Tomorrow's Valentine's Day. I hate Valentine's Day. Maybe someday, if I ever have a boyfriend, fiance, or husband on V-Day, I'll like it, but for now, it just sucks. It just serves as one more reminder (in case I forget) that I'm single as single can be. I commented to a couple of people at work today that when you've been single for as long as I have (ok, I'll put it out in the open right now that it's been almost 8 years since I've been in a relationship), it gets harder and harder not to think it must be ME. They, of course, gave me all the usual crap along the lines of "you just haven't found the right one yet but he's out there somewhere give it time you have plenty of time you're still young it's not you you just haven't found the right person for you" and on and on... Whatever. So hard to believe at this point. And it's not like I haven't been hearing that shit for years already.
I had a second date last Friday, a week ago from tonight. I thought it went well, but I haven't heard from The Boy yet. Yep, that's right - no name, just "The Boy". Far as I'm concerned, they have to earn being called by name. Until there's something going on, until I know they're actually interested, until they actually CALL ME, they're just "The Boy". Because they're really all the same until that happens, you know? And I know they're supposedly "men" not "boys", but considering they don't tend to act like it, they're not going to be labeled it. Plus, I've always just said "The Boy" in relation to whatever random guy I have a date or two with. I liked this Boy. Date number one, coffee, went well - we sat and talked for over 2 hours. Date number two, drinks, also went well (or so I thought) - we sat and talked for 3 hours. I mean, if he wasn't interested, he could've called it a night after an hour and a half. So, why sit there and talk to me for 3 hours as if you're interested and then not call, email, or text? That's right - any form of communication would be ok. I emailed him yesterday morning, saying thank you again and asking if he was interested in getting together again. No response, at least not yet, but I have absolutely no hope.

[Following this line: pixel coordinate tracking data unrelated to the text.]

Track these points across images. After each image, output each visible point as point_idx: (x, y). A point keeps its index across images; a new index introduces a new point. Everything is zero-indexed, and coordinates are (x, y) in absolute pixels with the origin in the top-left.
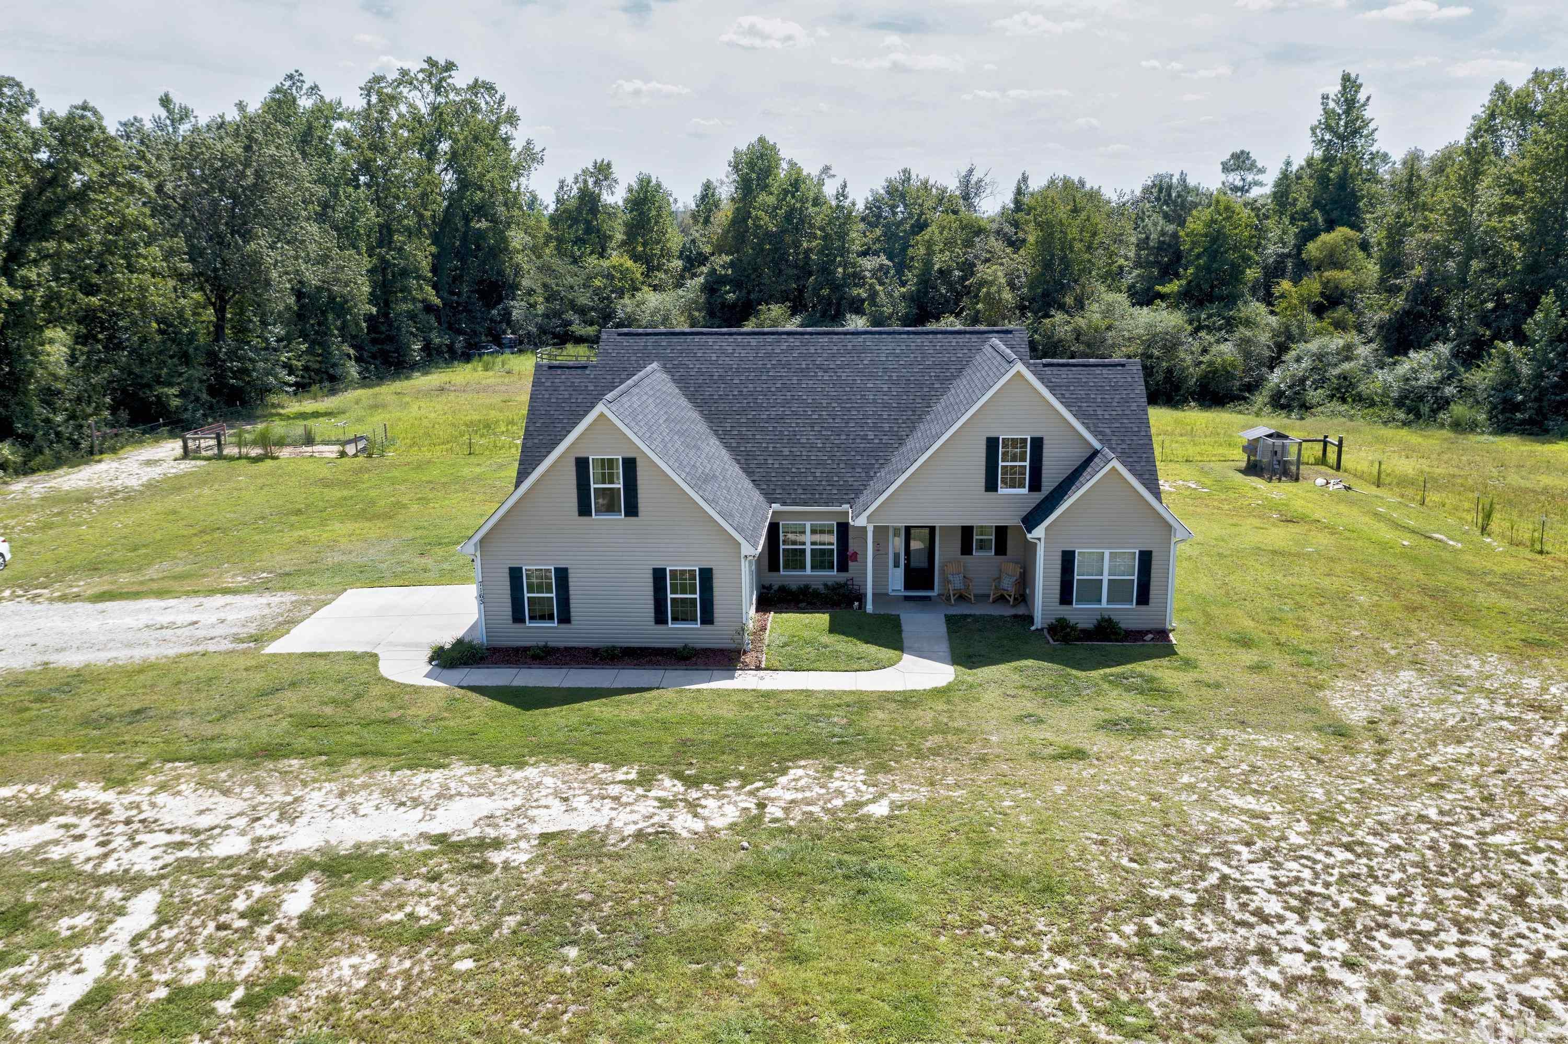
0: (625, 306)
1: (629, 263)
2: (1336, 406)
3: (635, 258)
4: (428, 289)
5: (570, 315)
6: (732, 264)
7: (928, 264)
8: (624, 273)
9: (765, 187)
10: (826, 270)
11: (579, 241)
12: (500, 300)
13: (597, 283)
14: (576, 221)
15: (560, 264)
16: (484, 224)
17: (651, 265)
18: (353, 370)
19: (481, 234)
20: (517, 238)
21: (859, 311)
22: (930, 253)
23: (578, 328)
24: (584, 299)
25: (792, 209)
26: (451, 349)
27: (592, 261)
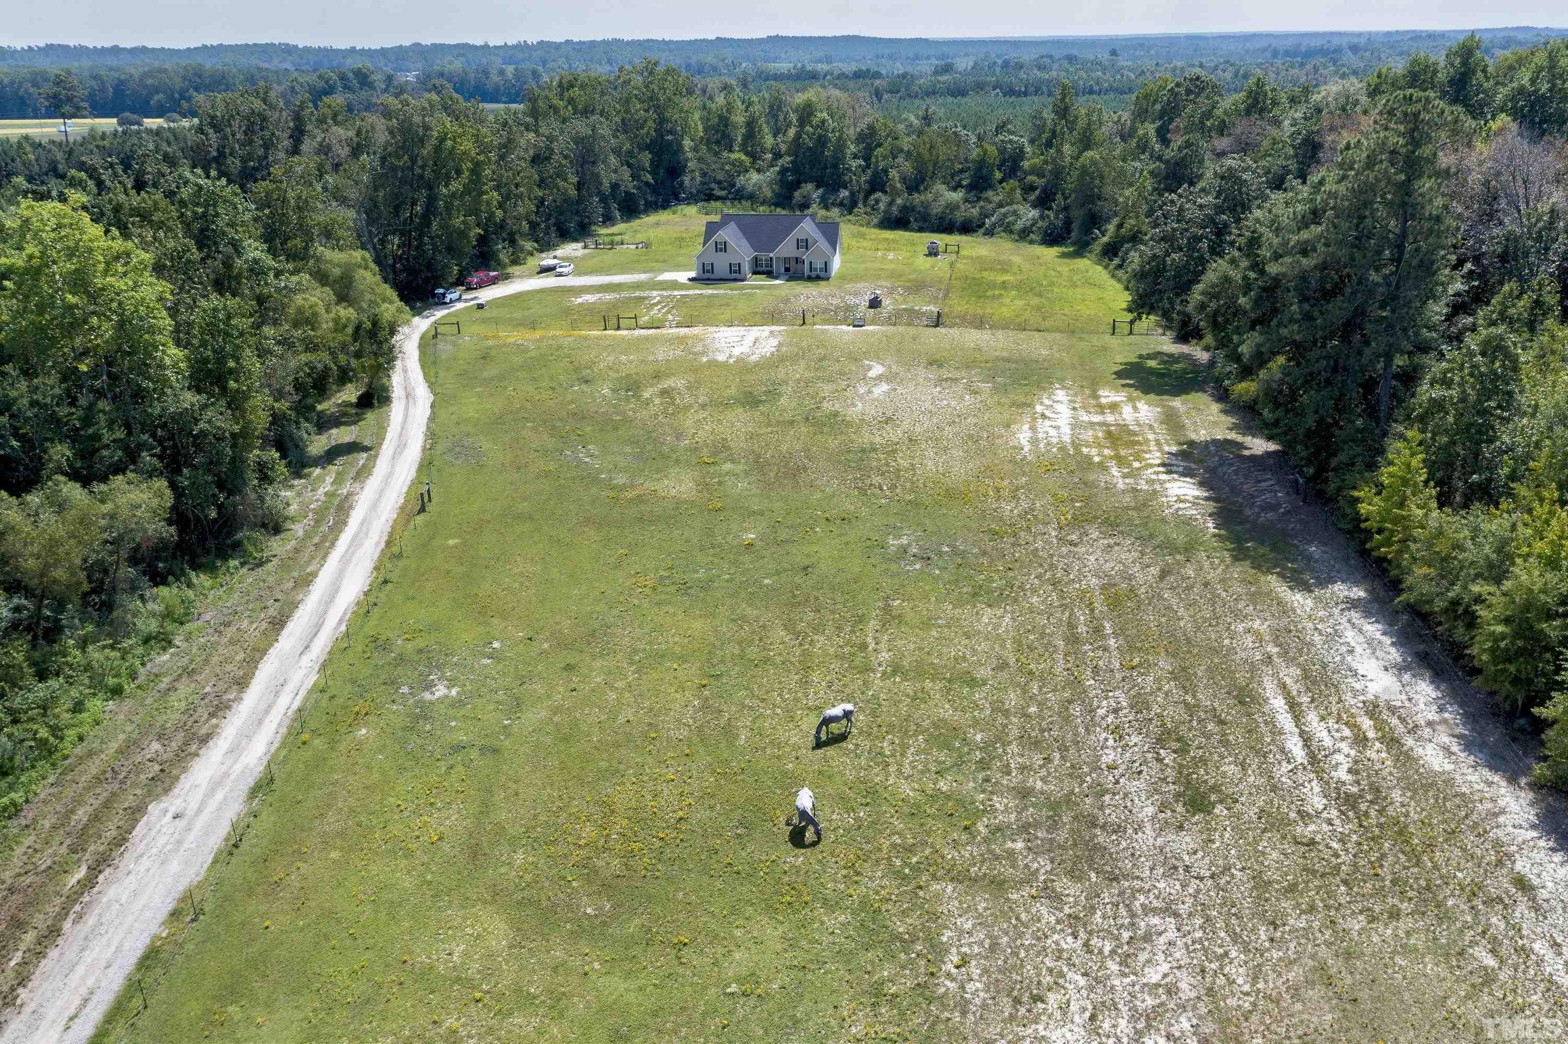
0: (741, 181)
1: (743, 157)
2: (1003, 234)
3: (747, 154)
4: (648, 176)
5: (713, 185)
6: (792, 162)
7: (877, 167)
8: (742, 162)
9: (810, 122)
10: (835, 166)
11: (718, 142)
12: (680, 175)
13: (727, 168)
14: (717, 131)
15: (710, 158)
16: (670, 137)
17: (754, 156)
18: (617, 214)
19: (670, 144)
20: (687, 143)
21: (846, 188)
22: (877, 162)
23: (718, 192)
24: (720, 177)
25: (820, 136)
26: (656, 203)
27: (725, 154)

So, now it's Friday night, I'm sitting home blogging, tomorrow is Valentine's Freakin' Day, and I'm lonely as hell. See, what happens is, when I don't have any dating action at all for a while, the whole wanting to find someone thing gets pushed to the back burner in my mind. It gets easier to just ignore the whole thing, the whole topic. But then when I have a date or two, and especially when I actually like the guy, and then it fizzles out, it brings it all back up again in my mind and I get really lonely and miserable being single.
I'm done being single. I've done all I want and need to do as a single woman. I've started a new job, changed careers, moved to a new city, bought a house, got a dog, sold a house, moved back to the original city, started a new job. I'm so beyond ready to finally have someone to share things with, do things with, oh yeah, and have babies with! I know I could do that as a single woman, but I really don't want to. I mean, maybe someday I'll have no choice - I don't want to have to give up both having a husband and having kids, but I'd really rather have them with a husband.
Why is it so easy for what seems like everyone else to find someone? Why is it that they can and I can't? What do they have that I don't? What do they do that I don't? Could it really be that no one wants to be with me because I'm chubby? I have that in the back of my mind, that I won't be able to find someone until I lose weight. But then I think, well, this is me - I shouldn't have to change. I'll never be a skinny girl, so guys who want those aren't the right guy for me - fine. But there are so many girls who are chubby, or even fat, who have boyfriends and husbands - why can't I be one of them? Why is it so damn hard to find someone? I moved back to my current city specifically because my old city wasn't where I was going to find someone. I want to find a Jewish guy, and there just weren't enough choices there. There are supposedly so many more of them here, but I heard recently that in this city, there are 4-5 Jewish girls for every Jewish guy. Lovely. Wish I knew that before I moved back!